* German court backs euro zone’s new bailout fund
* Spain bond yields drop, may not need aid
* Apple set to debut new iPhone
* Futures up: Dow 66 pts, S&P 6.4 pts, Nasdaq 17.75 pts
By Chuck Mikolajczak
NEW YORK, Sept 12 (Reuters) - U.S. stock index futures climbed on Wednesday after a German Constitutional Court permitted the ratification of the euro zone’s new bailout fund as the region continues to battle its debt crisis.
* The court allowed Germany to ratify the new rescue fund and budget, but also gave parliament veto powers over any future increases in the size of the fund.

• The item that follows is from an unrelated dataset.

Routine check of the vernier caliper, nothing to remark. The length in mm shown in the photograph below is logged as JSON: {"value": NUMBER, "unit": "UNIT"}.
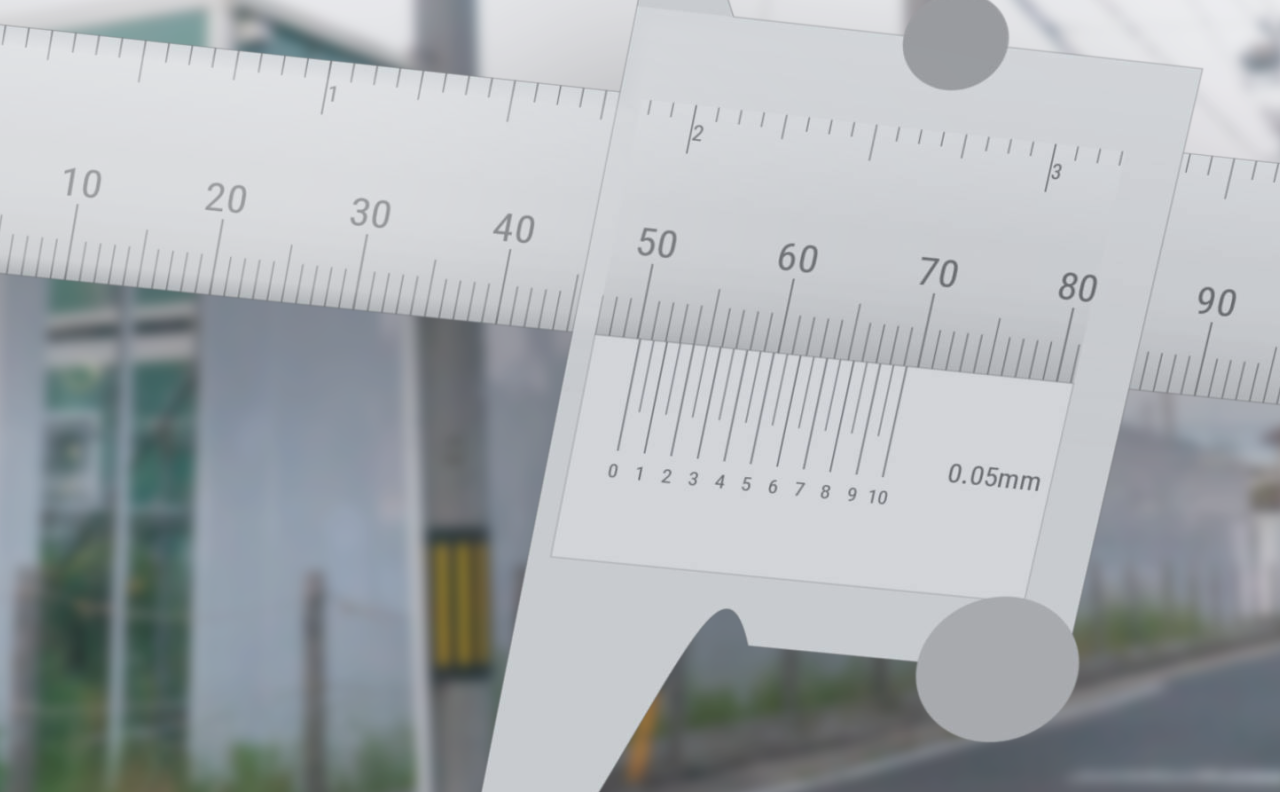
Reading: {"value": 50.2, "unit": "mm"}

* European stocks rose to their highest level in 14 months and yields on Spanish and Italian debt fell after the decision. The FTSEurofirst 300 index of top European shares gained 0.3 percent.
* The decline in Spanish bond yields to well below 6 percent prompted Spain’s Prime Minister Mariano Rajoy to say improved market conditions may make aid unnecessary.
* S&P 500 futures rose 6.4 points and were above fair value, a formula that evaluates pricing by taking into account interest rates, dividends and time to expiration on the contract. Dow Jones industrial average futures gained 66 points, and Nasdaq 100 futures climbed 17.75 points.
* The Federal Open Market Committee is set to begin a two-day meeting on Wednesday. The central bank looks set to launch a third round of bond purchases this week to drive borrowing costs lower and breathe more life into an economy that is not growing fast enough to reduce unemployment.
* Apple Inc will be in focus on Wednesday as the company is set to unveil its newest iPhone, which is widely expected to offer 4G wireless technology for the first time, and a 4-inch display, longer than the current 3.5 inches. Apple shares gained 1 percent to $667 in premarket trade.
* Facebook Inc rose 3.5 percent to $20.10 premarket after CEO Mark Zuckerberg soothed investors in his first major public appearance since the No. 1 social network’s rocky May IPO; he hinted at new growth areas from mobile to search.
* Economic data on tap includes import-export prices for August at 8:30 a.m. ET (1230 GMT). Economists in a Reuters survey forecast a 1.4 percent rise in imports and a 0.4 percent rise in exports.
* Later in the session at 10:00 a.m. ET (1400 GMT), investors will eye wholesale inventories for July. Economists in a Reuters survey forecast inventories to rise 0.2 percent, against a drop of 0.2 percent in June.